Uma grande preocupação que existe é quanto à regulamentação da aplicação das multas, que podem chegar até R$ 50 milhões. E mais: se haverá efeito retroativo dessa aplicação e como será a classificação de risco. O que será risco leve, médio ou grave? Como será a punição por quem não tratar ou vazar esses dados? Será levada em conta a reputação do ofendido?  Teremos a aplicação semelhante ao caráter pedagógico do dano moral? Um dos principais motivos para a valoração da condenação de indenização é o caráter pedagógico que se busca, ou seja, para que a pessoa não volte a cometer o erro do passado, evitando assim problemas no futuro, novas ações judiciais e possíveis condenações.

“Estamos em um momento de incertezas, mas é fato que os condomínios devem se adequar à LGPD. Apesar de a Lei não trazer essa obrigatoriedade expressamente, a Resolução nº 02 CD/ANPD, publicada em 2022, complementou a norma e regulamentou essa questão. Vale ressaltar que, ainda que não tenham personalidade jurídica, condomínios têm direitos e deveres. Sendo assim, eles são classificados como entes despersonalizados. E a Resolução de 2022 determinou que essa categoria seja tratada como um agente de tratamento de pequeno porte. Dessa forma, a LGPD em condomínios passou a ser cobrada, mesmo que de forma simplificada”, explica Alessandro Di Giuseppe, que segue em sua avaliação. 

“A lei nos orienta como a proteção desses dados pessoais deve ser feita pelos controladores e operadores, considerados como agentes de tratamento, os quais possuem responsabilidades em razão do exercício da atividade de tratamento de dados pessoais. Importante mencionar que a ANPD publicou a Resolução 2 em 27 de janeiro de 2022, aprovando o regulamento de aplicação da LGPD para agentes de tratamento de pequeno porte, onde, em seu artigo 2º, inciso I2, considera os entes privados despersonalizados como beneficiários deste regulamento.
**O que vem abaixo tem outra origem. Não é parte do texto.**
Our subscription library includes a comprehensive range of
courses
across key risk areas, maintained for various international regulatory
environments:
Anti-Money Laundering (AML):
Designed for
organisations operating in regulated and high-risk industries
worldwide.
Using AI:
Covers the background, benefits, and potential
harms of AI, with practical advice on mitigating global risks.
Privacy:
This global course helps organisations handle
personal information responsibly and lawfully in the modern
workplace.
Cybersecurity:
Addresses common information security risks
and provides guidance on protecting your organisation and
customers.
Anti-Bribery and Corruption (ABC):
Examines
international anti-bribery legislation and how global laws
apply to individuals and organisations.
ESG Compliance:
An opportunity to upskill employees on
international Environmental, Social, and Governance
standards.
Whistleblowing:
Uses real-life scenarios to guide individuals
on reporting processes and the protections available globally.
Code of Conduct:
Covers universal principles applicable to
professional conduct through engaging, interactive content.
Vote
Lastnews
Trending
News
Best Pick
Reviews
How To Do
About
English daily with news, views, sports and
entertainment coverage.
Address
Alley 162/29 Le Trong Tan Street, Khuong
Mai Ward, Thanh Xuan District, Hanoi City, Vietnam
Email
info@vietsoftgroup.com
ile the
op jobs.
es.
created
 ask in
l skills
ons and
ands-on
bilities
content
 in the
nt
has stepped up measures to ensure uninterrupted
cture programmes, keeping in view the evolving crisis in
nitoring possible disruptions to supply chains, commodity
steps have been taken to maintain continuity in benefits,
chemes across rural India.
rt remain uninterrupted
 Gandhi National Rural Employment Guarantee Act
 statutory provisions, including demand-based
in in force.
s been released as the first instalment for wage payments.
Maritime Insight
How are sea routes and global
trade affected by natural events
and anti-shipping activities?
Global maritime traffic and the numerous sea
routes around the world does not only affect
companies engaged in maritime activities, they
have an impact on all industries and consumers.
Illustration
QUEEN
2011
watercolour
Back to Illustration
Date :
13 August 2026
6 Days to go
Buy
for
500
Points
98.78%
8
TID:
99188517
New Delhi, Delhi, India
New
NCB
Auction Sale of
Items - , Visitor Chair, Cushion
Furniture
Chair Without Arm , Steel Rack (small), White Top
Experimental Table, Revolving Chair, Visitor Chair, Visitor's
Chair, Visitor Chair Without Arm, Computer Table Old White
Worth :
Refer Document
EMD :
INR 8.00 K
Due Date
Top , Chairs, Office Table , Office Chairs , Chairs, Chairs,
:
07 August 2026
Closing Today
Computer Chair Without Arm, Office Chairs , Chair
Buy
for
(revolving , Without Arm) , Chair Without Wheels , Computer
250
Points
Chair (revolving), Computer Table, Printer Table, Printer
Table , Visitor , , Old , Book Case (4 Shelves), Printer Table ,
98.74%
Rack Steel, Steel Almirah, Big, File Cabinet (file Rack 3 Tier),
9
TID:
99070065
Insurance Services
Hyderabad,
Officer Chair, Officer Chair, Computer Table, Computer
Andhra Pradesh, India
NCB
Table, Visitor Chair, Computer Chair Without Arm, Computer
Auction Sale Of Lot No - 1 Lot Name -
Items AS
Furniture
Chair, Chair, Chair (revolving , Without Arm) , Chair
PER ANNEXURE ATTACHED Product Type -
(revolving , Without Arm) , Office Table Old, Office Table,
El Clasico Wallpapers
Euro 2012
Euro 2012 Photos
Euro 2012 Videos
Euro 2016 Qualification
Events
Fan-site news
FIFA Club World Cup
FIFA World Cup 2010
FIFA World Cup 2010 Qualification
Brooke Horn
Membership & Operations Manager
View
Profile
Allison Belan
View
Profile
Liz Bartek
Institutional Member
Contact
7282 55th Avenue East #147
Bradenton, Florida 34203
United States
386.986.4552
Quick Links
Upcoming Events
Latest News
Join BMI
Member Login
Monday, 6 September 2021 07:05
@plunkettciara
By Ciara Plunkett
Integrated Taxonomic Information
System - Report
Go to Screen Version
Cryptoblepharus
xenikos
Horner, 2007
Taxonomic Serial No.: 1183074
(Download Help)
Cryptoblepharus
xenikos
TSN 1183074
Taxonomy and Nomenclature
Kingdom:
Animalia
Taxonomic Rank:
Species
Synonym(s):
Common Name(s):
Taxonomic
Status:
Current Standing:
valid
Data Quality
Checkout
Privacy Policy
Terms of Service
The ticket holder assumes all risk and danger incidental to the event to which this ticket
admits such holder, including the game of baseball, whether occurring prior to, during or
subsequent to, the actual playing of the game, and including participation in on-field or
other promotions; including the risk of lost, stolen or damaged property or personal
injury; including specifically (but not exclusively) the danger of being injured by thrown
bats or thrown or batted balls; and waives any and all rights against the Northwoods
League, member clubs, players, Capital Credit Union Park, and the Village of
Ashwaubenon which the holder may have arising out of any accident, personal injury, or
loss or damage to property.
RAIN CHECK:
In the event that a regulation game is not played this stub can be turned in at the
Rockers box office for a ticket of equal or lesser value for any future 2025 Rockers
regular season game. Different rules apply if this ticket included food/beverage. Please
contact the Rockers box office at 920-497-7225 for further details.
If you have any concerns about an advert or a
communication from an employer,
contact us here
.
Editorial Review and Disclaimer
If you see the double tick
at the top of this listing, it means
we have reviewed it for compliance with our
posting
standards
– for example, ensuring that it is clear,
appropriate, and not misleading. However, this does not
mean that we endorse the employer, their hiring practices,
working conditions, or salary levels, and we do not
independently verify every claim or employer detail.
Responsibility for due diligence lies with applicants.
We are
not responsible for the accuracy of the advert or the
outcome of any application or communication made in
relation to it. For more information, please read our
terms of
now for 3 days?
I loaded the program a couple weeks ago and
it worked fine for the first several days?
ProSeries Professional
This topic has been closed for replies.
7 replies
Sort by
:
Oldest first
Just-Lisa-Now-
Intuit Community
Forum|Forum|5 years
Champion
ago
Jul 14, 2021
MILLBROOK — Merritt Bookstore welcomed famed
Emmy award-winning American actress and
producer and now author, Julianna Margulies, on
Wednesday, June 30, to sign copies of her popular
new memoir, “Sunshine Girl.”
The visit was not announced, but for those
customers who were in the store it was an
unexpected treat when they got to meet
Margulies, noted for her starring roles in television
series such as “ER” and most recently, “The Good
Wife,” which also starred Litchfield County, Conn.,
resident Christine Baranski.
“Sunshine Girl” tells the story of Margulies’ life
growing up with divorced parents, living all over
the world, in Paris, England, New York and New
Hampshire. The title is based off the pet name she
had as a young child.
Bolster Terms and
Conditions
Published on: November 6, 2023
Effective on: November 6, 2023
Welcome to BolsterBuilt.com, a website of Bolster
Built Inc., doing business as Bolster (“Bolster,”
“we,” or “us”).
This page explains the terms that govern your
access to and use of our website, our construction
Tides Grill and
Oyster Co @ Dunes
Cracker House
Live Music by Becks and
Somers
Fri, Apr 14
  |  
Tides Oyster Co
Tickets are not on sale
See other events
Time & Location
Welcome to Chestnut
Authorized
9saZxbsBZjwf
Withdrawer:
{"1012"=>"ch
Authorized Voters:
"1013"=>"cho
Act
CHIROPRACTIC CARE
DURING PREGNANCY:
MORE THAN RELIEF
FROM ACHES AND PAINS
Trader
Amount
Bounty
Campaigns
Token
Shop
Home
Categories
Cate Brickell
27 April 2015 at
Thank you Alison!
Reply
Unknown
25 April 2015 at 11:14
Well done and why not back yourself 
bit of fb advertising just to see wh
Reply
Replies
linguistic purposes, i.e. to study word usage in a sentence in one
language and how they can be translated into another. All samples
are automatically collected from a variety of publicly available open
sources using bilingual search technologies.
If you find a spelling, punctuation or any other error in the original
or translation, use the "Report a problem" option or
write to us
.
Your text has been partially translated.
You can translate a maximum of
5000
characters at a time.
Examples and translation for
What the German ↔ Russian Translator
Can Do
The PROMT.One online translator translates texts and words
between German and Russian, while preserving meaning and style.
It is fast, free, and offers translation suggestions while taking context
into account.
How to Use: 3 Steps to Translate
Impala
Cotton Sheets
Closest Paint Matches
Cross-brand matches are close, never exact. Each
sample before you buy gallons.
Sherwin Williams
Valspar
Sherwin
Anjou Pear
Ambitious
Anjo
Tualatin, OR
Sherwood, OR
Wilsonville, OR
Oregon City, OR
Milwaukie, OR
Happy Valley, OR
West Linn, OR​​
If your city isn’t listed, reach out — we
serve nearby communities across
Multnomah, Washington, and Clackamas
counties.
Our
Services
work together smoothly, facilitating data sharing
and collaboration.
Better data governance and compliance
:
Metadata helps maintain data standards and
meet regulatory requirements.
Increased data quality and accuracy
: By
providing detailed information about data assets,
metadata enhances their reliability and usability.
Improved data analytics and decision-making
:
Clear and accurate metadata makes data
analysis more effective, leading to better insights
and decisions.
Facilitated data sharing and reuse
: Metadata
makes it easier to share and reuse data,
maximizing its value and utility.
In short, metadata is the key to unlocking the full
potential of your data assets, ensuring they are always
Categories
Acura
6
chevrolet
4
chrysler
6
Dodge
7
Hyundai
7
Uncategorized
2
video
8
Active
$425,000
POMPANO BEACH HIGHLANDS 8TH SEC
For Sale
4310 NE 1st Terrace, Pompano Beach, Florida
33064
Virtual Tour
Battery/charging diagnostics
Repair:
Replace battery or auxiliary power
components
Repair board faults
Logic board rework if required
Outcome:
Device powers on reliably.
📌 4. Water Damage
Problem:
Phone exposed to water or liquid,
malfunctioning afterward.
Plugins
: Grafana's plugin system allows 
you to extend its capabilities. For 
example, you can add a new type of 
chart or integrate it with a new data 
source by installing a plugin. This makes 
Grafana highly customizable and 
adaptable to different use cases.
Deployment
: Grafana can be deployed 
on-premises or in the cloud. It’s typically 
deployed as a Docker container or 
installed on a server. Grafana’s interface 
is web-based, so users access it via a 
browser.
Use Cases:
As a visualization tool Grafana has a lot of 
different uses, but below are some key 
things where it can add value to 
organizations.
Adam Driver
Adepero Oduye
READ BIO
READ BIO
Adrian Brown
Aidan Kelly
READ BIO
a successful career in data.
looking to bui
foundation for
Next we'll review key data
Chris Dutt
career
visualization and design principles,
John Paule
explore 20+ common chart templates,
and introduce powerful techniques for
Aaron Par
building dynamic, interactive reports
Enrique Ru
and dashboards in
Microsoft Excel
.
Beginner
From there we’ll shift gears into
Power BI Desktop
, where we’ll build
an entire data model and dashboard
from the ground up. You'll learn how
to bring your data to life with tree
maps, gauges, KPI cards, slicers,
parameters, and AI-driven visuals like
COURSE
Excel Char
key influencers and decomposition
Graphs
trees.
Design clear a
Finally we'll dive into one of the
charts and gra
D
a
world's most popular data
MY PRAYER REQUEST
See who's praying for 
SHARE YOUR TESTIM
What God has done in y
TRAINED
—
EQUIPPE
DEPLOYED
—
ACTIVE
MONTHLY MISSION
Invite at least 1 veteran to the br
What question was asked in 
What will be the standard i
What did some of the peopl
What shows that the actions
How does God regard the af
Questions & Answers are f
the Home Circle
Os condomínios são considerados entes privados despersonalizados, e, portanto, não há mais dúvida de que a LGPD a eles se aplica, sendo imprescindível que estejam agora em conformidade com a lei.”

Outra informação relevante é que recentemente houve a transformação da ANPD em uma autarquia (Medida Provisória nº 1.124/22), sendo que esse acontecimento pode trazer impacto positivo para a atuação do órgão, que logo terá braços mais longos para implementar a política e os critérios de fiscalização em âmbito nacional. “Portanto, certos de que estamos num momento de incertezas políticas e econômicas, o síndico, como representante legal de um condomínio e sendo o responsável civil e criminalmente pela função que exerce, é o responsável pela implementação e manutenção do programa de privacidade e proteção de dados pessoais, devendo adotar as medidas necessárias para a adequação do condomínio à LGPD, sendo que ressaltamos a importância de contratar uma consultoria especializada, pois existem muitos procedimentos a serem realizados. E, no final, todos queremos estar seguros, sabendo que nossos dados pessoais e sensíveis são tratados, armazenados e respeitados conforme prevê a legislação”, conclui.